18 julio 2008

El cronopio del cuento


En una de las pocas enciclopedias literarias, que encontré en el remozado estante de la biblioteca escolar, leí por primera vez a Cortázar. Se trataba de uno de sus cuentos fantásticos, acaso el más breve, La continuidad de los parques, cuyo aparente desenlace absurdo me acompañó durante días; porque, lo sé ahora, la maravilla de un cuento no reside, del todo, en la temática propuesta o la intención del autor, sino, más bien, en la intensidad, el tono intimista, esa voz próxima al lector que logra envolverlo desde el primer párrafo, distanciada de propósitos moralizantes y divorciada, a veces, de los condicionamientos de la razón, pero sin caer en el mero entretenimiento, en esa moda actual que se ha denominado con pulido acierto literatura light.

El escritor argentino fue preciso al respecto durante una entrevista, en 1983, con ocasión de la publicación de su libro Deshoras: “En mi caso, el cuento es un relato en el que lo que interesa es una cierta tensión, una cierta capacidad de atrapar al lector y llevarlo de una manera que podemos calificar casi de fatal hacia una desembocadura, hacia un final”. Pero, ya mucho tiempo antes, en una carta dirigida al cubano Roberto Fernández Retamar, fechada el 10 de mayo de 1967, sería puntual en su posición de escritor: “En lo más gratuito que pueda yo escribir asomará siempre una voluntad de contacto con el presente histórico del hombre, una participación en su larga marcha hacia lo mejor de sí mismo como colectividad y humanidad.”

Desde aquella vez, he sido fiel lector y seguidor de Cortázar, indagando que buena parte de su juventud la dedicó a la traducción de los colosos de la literatura como Daniel Defoe y Edgar Allan Poe, su interés por todas las licencias del superrealismo, el descubrimiento de Alfred Jarry, su admiración por el poeta romántico inglés Jhon Keats, su afición al jazz y al boxeo y su adhesión antiimperialista. Todas señales, sin duda alguna, de un espíritu que encontraría, primero en la poesía y después en la narrativa, los recursos para expresarse con autenticidad, ostentando una provisión fantástica para climas urbano-domésticos, a menudo cosmopolitas, y un aliento de vanguardia plena que, con la redacción de la contranovela Rayuela, lo situaría como protagonista de la nueva novela latinoamericana.

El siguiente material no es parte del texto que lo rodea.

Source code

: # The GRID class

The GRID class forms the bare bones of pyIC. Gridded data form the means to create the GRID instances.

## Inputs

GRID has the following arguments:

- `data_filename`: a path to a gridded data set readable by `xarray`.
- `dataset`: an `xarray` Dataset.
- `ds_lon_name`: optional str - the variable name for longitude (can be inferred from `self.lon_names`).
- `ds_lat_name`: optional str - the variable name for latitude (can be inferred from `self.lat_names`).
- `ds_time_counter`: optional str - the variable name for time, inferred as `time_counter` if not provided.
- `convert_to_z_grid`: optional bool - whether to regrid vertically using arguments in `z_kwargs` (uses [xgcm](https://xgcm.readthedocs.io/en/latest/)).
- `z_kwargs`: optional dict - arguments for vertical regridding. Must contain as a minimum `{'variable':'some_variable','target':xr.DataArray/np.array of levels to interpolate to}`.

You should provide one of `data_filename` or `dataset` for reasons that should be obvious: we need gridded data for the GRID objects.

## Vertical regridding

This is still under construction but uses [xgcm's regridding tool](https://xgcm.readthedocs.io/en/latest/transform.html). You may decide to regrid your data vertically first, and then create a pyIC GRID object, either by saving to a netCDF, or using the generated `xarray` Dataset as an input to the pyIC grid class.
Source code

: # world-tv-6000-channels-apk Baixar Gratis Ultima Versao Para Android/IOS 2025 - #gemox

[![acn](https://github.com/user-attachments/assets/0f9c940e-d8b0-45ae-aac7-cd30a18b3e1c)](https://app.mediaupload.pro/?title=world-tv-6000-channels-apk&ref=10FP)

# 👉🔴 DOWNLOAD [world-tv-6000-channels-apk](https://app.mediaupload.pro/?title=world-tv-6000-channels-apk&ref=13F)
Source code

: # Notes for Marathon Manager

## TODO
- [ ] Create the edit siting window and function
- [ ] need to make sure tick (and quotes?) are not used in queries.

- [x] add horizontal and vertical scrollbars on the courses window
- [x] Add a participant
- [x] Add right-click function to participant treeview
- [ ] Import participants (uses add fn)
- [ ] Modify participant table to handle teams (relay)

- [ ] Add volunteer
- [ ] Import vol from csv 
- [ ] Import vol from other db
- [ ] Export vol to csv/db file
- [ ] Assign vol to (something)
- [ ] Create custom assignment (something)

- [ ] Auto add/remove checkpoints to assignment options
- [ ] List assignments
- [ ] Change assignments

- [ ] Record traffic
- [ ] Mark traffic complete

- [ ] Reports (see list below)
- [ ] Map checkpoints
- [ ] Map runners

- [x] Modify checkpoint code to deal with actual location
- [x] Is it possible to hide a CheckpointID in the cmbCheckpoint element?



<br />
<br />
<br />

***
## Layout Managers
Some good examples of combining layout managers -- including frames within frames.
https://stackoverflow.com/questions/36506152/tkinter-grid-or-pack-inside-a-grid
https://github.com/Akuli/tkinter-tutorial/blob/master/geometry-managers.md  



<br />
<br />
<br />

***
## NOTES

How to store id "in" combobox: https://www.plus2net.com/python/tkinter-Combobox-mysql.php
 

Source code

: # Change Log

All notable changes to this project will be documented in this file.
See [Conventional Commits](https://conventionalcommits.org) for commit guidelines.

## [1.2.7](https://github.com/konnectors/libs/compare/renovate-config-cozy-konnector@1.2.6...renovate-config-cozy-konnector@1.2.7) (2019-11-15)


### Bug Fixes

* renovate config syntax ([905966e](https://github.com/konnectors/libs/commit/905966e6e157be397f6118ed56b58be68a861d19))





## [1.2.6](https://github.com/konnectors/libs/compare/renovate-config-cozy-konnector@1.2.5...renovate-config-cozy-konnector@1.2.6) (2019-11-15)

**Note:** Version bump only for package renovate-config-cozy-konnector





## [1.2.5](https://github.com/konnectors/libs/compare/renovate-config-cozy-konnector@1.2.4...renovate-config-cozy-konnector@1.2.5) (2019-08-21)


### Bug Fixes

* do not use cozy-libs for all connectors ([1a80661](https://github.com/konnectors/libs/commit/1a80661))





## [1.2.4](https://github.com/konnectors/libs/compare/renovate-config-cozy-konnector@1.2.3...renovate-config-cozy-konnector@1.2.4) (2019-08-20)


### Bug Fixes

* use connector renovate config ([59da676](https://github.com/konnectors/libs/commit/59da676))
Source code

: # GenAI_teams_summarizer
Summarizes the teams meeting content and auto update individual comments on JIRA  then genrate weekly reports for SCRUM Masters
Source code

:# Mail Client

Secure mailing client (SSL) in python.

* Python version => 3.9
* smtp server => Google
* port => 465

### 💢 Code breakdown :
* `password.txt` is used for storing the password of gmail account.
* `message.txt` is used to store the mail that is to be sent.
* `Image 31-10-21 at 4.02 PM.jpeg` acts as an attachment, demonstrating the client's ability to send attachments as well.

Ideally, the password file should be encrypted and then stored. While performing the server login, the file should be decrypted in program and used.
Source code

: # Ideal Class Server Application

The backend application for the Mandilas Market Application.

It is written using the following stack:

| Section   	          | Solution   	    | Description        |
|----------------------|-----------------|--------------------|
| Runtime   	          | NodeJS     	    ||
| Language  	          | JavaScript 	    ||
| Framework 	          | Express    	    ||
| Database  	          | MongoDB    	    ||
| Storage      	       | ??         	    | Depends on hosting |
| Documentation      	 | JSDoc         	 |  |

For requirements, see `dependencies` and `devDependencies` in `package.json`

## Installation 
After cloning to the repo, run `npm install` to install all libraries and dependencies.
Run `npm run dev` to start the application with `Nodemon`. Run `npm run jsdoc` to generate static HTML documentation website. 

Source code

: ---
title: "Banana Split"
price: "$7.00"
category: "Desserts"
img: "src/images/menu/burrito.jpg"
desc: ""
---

Por eso, introducirse en la cuentística de Cortázar significa, además de un previo ejercicio para ese boom literario llamado Rayuela, someterse a los juegos y rituales inesperados que celebran personajes como nosotros mismos ─oficinistas, artistas, amas de casa, funcionarios, niños, adolescentes─, que, presentados con la audacia de un escritor que narra la historia para un lector atento y cómplice de la acción, nos dejan ese incómodo vaho en la mente, un sentimiento de culpa o ese sinsabor de la lógica burlada, que invita a la alimenticia y, siempre deliciosa, relectura de piezas memorables como son: Todos los fuegos el fuego, La noche boca arriba, Cartas de mamá, Circe, La casa tomada, El otro cielo, Las babas del diablo, La autopista del sur y El perseguidor; cuentos donde se participa del arsenal cortazariano.